**Exercise aim**
Retype the data below line for line, changing nothing, and leave the picture out of your copy.

**Provided records**
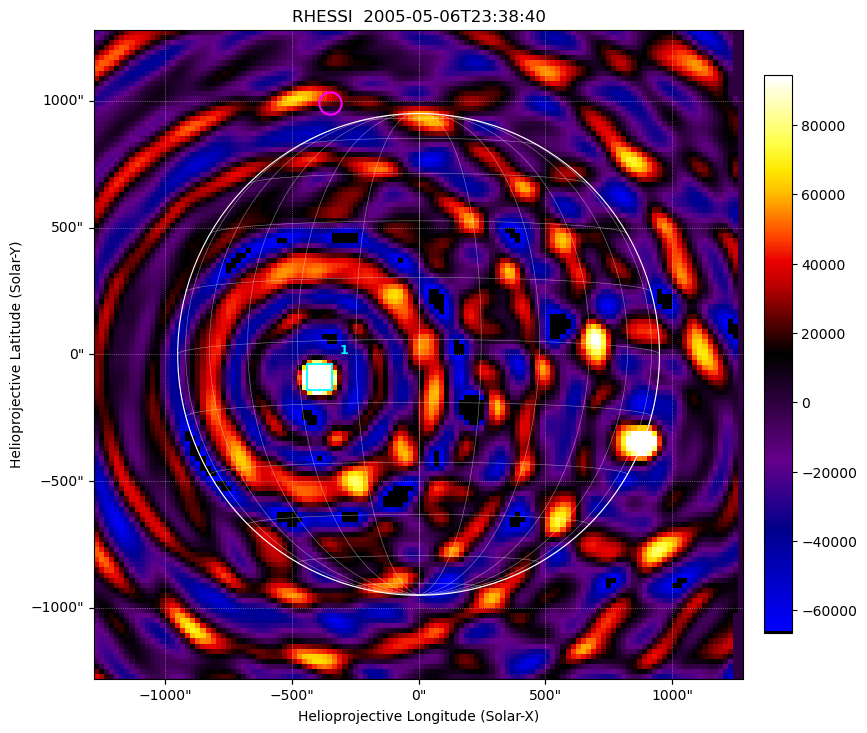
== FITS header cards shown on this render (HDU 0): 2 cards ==
TELESCOP= 'RHESSI  '           /Name of the Telescope or Mission
DATE_OBS= '2005-05-06T23:38:40.000' /nominal U.T. date when integration of this

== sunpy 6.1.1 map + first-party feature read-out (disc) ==
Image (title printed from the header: RHESSI  2005-05-06T23:38:40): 128 x 128 px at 20 arcsec/px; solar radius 951 arcsec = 47.5 px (full disc in frame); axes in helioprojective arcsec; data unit not stated in the header (colour bar unlabelled)
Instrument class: DISC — disc imager (sunpy class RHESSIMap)
Bright regions (active regions / flare kernels): reference = the median radial profile (limb darkening/brightening removed); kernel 3 px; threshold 5 sigma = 147206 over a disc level ~2288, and >= 1.15x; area >= 9 px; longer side >= 3 px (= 60 arcsec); searched inside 0.97 R_sun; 1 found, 1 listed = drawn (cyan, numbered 1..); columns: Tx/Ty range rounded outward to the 50 arcsec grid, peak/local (2 s.f.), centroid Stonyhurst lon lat
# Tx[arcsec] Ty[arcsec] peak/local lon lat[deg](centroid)
1 -450..-300 -150..0 51 -25 -9
Off-limb structures (1.02-1.3 R_sun): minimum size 25 px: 12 found; the strongest spans PA ~340..45 deg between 1.02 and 1.3 R_sun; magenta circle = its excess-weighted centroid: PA ~20 deg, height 1.11 R_sun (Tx ~-350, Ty ~1000 arcsec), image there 4.7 x the reference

**Written reply**
== FITS header cards shown on this render (HDU 0): 2 cards ==
TELESCOP= 'RHESSI  '           /Name of the Telescope or Mission
DATE_OBS= '2005-05-06T23:38:40.000' /nominal U.T. date when integration of this

== sunpy 6.1.1 map + first-party feature read-out (disc) ==
Image (title printed from the header: RHESSI  2005-05-06T23:38:40): 128 x 128 px at 20 arcsec/px; solar radius 951 arcsec = 47.5 px (full disc in frame); axes in helioprojective arcsec; data unit not stated in the header (colour bar unlabelled)
Instrument class: DISC — disc imager (sunpy class RHESSIMap)
Bright regions (active regions / flare kernels): reference = the median radial profile (limb darkening/brightening removed); kernel 3 px; threshold 5 sigma = 147206 over a disc level ~2288, and >= 1.15x; area >= 9 px; longer side >= 3 px (= 60 arcsec); searched inside 0.97 R_sun; 1 found, 1 listed = drawn (cyan, numbered 1..); columns: Tx/Ty range rounded outward to the 50 arcsec grid, peak/local (2 s.f.), centroid Stonyhurst lon lat
# Tx[arcsec] Ty[arcsec] peak/local lon lat[deg](centroid)
1 -450..-300 -150..0 51 -25 -9
Off-limb structures (1.02-1.3 R_sun): minimum size 25 px: 12 found; the strongest spans PA ~340..45 deg between 1.02 and 1.3 R_sun; magenta circle = its excess-weighted centroid: PA ~20 deg, height 1.11 R_sun (Tx ~-350, Ty ~1000 arcsec), image there 4.7 x the reference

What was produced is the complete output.